▸ Görev yönergesi 1: Aile içi iletişim metnine göre Simpson aileyi ne olarak tanımlıyor?
▸ Görev yönergesi 2: Aile içi iletişim üzerine yazılmış metni kaldığı yerden sürdürün.

━━ Belge alıntısı ━━

Etkili Aile İçi İletişim Nasıl Olmalı?
Aile, içinde insan türünün belli bir biçimde üretildiği, topluma hazırlanma sürecinin belli bir ölçüde ilk ve etkili bir biçimde cereyan ettiği, cinsel ilişkilerin belli bir biçimde düzenlendiği eşler, çocuklar -ailenin biçimine göre başka yakınlar- arasında belli bir ölçüde içten, sıcak ve güven verici ilişkilerin kurulduğu, yine içinde bulunan toplumsal düzene göre ekonomik etkinliklerin az ya da çok yer aldığı toplumsal bir kurumdur
Simpson’a göre ise aile, “kişiler arası iletişimde en önemli unsur” dur. Ayrıca Simpson, bireyin, içinde bulunduğu ortamın etkisiyle gelişen bir varlık olduğunu, dolayısıyla bireyin kişiler arası iletişim örüntüsü, kişinin içten gelen uyarılar, duygu ve isteklerle dıştan gelen baskılar arasında bir denge kurabilmesinin aileden gelen dönütlerle bir zemine oturacağını ve anlam kazanacağını belirtir.
Aile kurumu, çocuğun gelişimi, sağlıklı bir insan olabilmesi için duygusal gereksinimlerin karşılandığı yerdir. Çocuğun gelişiminin, büyük ölçüde çocukluğu boyunca güvenebileceği ve kendine destek olabileceği bir bakıcının varlığına dayandığı kabul edilmektedir. Dünyaya yeni gelen bebeğin yaşamının ilk aylarından başlayarak anne-babanın sıcaklığı, ses tonu ve yine anne-babanın beden titreşimlerine karşı duyarlı olduğu ve anne-baba sevgisinin bebeğe verilen süt kadar gerekli olduğu, bilimsel olarak doğrulanmıştır.
Aile içi ilişkilerinizi geliştirmek için isterseniz https://www.sayginnlp.com/iliski-koclugu-egitimi/ içeriğimize göz atabilir ve bizimle iletişime geçebilirsiniz.
Bu duygusal bağın çeşitli nedenlerle kurulamaması ve diğer bazı unsurların yoksunluğu durumunda bebeğin yetişkin yaşamında pek çok iletişim sorunlarının ortaya çıkmasına neden olmaktadır. Aile içinde, ailenin sosyo-ekonomik durumu, cinsellikle ilgili bakış açısı ve ilk çocuk, son çocuk, ortanca çocuk veya tek çocuk olması gibi etkenler nedeniyle çocuğa karşı farklı yaklaşımlar gösterilmesi, çocuğun iletişimde önemli bir unsur sayılan dil gelişiminden başkalarıyla duygusal ilişki kurmaya değin pek çok şeyi etkilemektedir. Sayılan nedenlerin tümüyle olumsuz olması -sosyo-ekonomik düzeyin düşüklüğü, cinsiyet ayrımcılığı ve doğum sırasına göre çocuğa farklı yaklaşımlar sergileme-durumunda çocuk ileriki yaşamına doğru apatik, huzursuz, kolay iletişime geçemeyen, saldırgan, uzun süreli arkadaşlık kuramayan bir süreç izlemeye başlamaktadır.

━━━
━━ Verilen kayıtlar ━━

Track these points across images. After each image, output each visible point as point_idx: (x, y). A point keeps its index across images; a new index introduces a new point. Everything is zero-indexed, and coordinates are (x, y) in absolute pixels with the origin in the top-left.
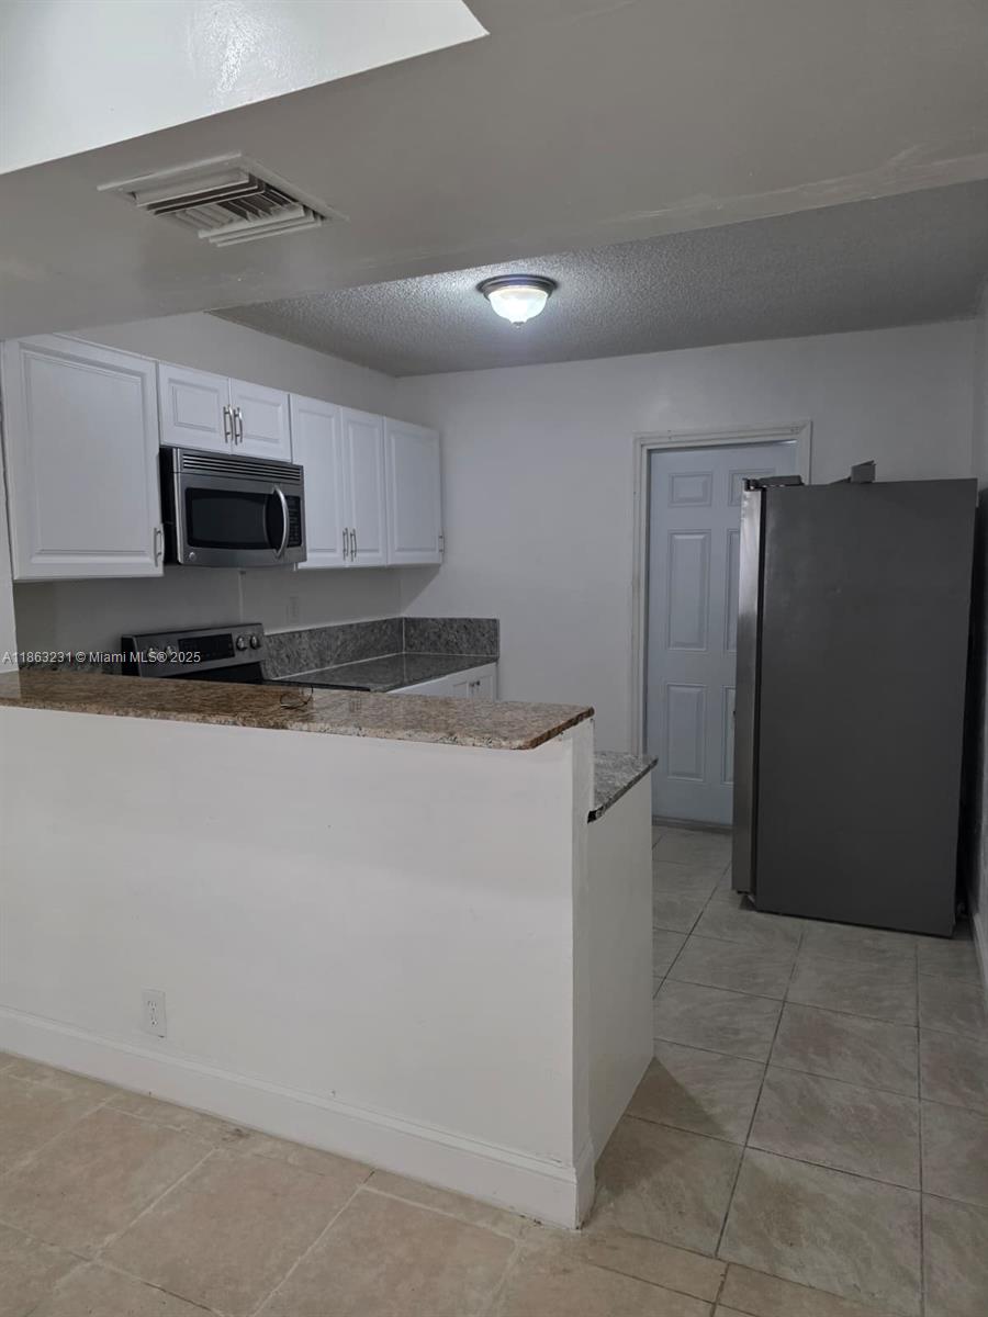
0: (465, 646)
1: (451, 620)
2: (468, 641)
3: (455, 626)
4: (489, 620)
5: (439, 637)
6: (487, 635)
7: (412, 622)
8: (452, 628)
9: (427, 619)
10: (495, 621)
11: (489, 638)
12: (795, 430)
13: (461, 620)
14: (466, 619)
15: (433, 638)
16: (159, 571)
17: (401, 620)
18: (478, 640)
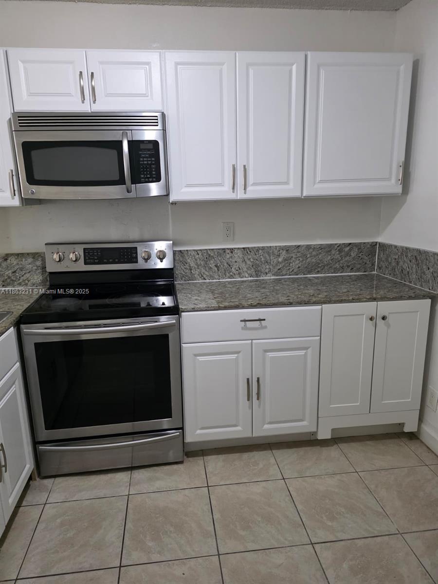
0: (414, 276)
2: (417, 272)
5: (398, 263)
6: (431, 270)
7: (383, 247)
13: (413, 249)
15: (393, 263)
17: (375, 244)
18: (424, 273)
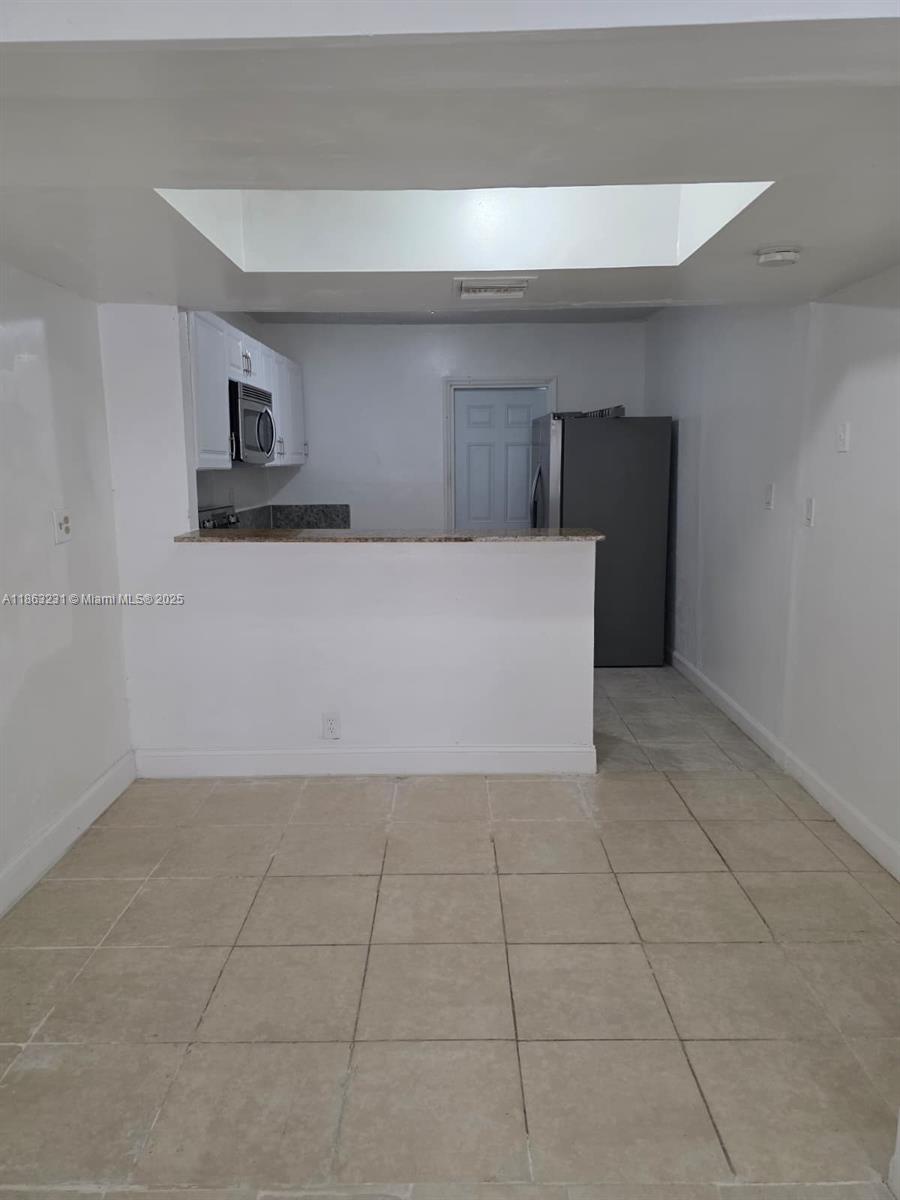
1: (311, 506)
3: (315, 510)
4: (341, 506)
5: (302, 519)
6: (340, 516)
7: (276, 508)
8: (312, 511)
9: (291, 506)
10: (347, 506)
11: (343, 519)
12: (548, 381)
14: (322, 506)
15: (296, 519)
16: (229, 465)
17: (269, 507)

━━━

▸ Görev yanıtı 1: Kişiler arası iletişimde en önemli unsur olarak.

▸ Görev yanıtı 2:
Simpson, anne-babaların benlik kavramının yeterliliği onların çocuklarıyla ilişki kurma şekillerini etkilediğini belirtir. Ancak benlik kavramı anne-babanın içinde bulunduğu sosyo-ekonomik düzeyle yakından ilgili olduğunu, sosyo-ekonomik düzeyin ailede uyarıcıların azlığını ya da çokluğunu ve uyarıcıların olumlu-olumsuz olmasını büyük oranda belirleyen bir güç olarak karşımıza çıktığının altını çizer. Ayrıca Simpson, sosyo-ekonomik düzeyle birlikte ailenin çocuklara kız ya da erkek olmalarına ve doğumdaki Sıraya göre farklı yaklaşıp yaklaşmaması gibi değişkenlerinde ayrı koşutlukta çocuğu etkilediğini belirtir.
Moreno’ya göre insan, “doğuştan getirdiği durul güç potansiyel- bakımından bir homo-interagens”, yani karşılıklı bir etkileşim içine girme gücü taşıyan bir varlıktır. İnsanın doğuştan getirdiği bu durul güçle mutlu ve verimli ya da mutsuz, hasta bir insan olarak yaşamını sürdürmesi, onun kişiler arası ilişkilerinde iletişimi ne denli öğrendiğine ve etkili kullanmasına bağlıdır. Bireyin kendi iç dünyasında ve kişiler arası ilişkilerinde başarılı olabilmesi, bu konu da bilgi ve becerilerin aile içinde öğrenilmesi-öğretilmesiyle olanaklı görünmektedir. Bu yüzden aile, çocuk için yaşamsal bir öneme sahiptir.
Sosyal Öğrenme kuramına göre, “insanlar iç kuvvetlerden daha çok kişisel ve çevresel etmenlerin karşılıklı olarak birbirlerini etkilemeleriyle oluşurlar.” Buna göre ailenin, birey için çocukluğundan başlayarak her aşamada önemli bir yeri olduğu belirtilir. Cooper, pek çok ailenin olumsuz sosyo-ekonomik koşullarından dolayı aile içinde gergin bir ortamın yaratıldığını; rahat olamama, sakin, etkili, yaratıcı ve atılgan olamama durumlarının oluşturulduğunu, böylece çocuğun yaşam boyunca bunlara göre bir kişilik tarzı edindiğini, dolayısıyla çocuğun yetişkin yaşamda kullanacağı iletişim becerilerinin de bu doğrultuda olduğunu söyler. Dökmen de, aynı doğrultuda, etkili iletişim kuramamanın bir kısmının özellikle aile içinde iletişim kurmadaki bilgi eksikliğinden kaynaklandığını belirtir.
Aile içi iletişim, yani hem eşler, hem de ebeveynler ve çocuklar arasındaki iletişim problemlerini gidermek adına profesyonel destek almak isterseniz https://www.sayginnlp.com/aile-koclugu-egitimi/ yazımıza göz atabilir ve bizimle iletişime geçebilirsiniz.
İnsanları yalnızca birbirlerine nasıl geri bildirim vermeleri gerektiği konusunda eğitmek bile çatışmaları, iletişimsizlikleri azaltabileceğini belirtir.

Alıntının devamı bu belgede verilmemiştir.